My grandfather recollects how Baghdasar would tell stories of their home in Bayazet, or Doğubeyazıt in modern Turkey, in the shadow of Mount Ararat, and promise his grandchildren that one day they would return to their home. In 1915, to save his family from the massacres, Baghdasar closed the doors of his house, crossed the Araks River, which flows along the borders of Armenia and Turkey, and ended up in the Armenian city of Gavar. According to my grandfather, when Baghdasar died, he still had the key to his old house in his pocket.
Many Armenians left their Turkish homes, wealth and gardens in 1915 and fled to Armenia, knowing that they would one day return.

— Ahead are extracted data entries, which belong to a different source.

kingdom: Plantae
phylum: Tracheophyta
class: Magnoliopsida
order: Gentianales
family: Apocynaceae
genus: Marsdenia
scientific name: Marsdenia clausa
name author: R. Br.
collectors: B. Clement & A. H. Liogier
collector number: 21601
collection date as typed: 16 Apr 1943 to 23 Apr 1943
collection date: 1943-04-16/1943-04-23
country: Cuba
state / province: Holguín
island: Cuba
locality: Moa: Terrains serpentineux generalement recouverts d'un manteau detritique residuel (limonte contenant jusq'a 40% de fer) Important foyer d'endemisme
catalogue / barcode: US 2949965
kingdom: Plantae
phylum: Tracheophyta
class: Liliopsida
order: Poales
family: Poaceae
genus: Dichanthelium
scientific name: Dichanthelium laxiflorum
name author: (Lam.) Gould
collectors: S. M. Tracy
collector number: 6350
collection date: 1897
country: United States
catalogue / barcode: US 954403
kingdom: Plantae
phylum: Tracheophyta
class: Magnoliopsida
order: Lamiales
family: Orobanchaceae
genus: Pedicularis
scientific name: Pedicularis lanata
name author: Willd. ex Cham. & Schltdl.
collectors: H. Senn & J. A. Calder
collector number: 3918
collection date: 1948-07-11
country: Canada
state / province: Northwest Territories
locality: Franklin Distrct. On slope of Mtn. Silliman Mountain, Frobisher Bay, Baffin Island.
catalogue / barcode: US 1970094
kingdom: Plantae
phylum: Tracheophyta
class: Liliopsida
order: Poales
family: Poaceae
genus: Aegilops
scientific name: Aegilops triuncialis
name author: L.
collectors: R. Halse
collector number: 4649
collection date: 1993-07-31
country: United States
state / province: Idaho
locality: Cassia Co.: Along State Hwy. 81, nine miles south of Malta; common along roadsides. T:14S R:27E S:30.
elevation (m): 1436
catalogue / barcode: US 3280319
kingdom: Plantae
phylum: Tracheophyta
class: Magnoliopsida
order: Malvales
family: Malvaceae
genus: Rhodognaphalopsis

Today, people build new houses close to the Armenian-Turkish border in order to be in sight of Mount Ararat, a symbol of Armenia.
But one of the best views is from the Tsitsernakaberd, Armenia’s Genocide Memorial in Yerevan. When you step on to the memorial’s roof, it feels like Mount Ararat is a few metres away, as the Ararat valley opens before you.
I was at the Tsitsernakaberd last month, on the day of Genocide Remembrance, 24 April, and so were a group of young Armenians, waving the flags of states that have recognised the genocide. On that date this year, the United States recognised the 1915 massacres of 1.5 million Armenians by the Ottoman Empire as genocide. When someone shouted out the news, the US flag quickly appeared at the front of the line.
President Biden’s decision has urgent relevance for Armenia in the wake of last year’s war in Nagorno Karabakh, a territory disputed by Armenia and Azerbaijan, a close ally of Turkey. Many Armenians draw a direct straight line between the 1915 genocide in Turkey and the war that began in Nagorno Karabakh in the 1980s for national self-determination – and which erupted last autumn.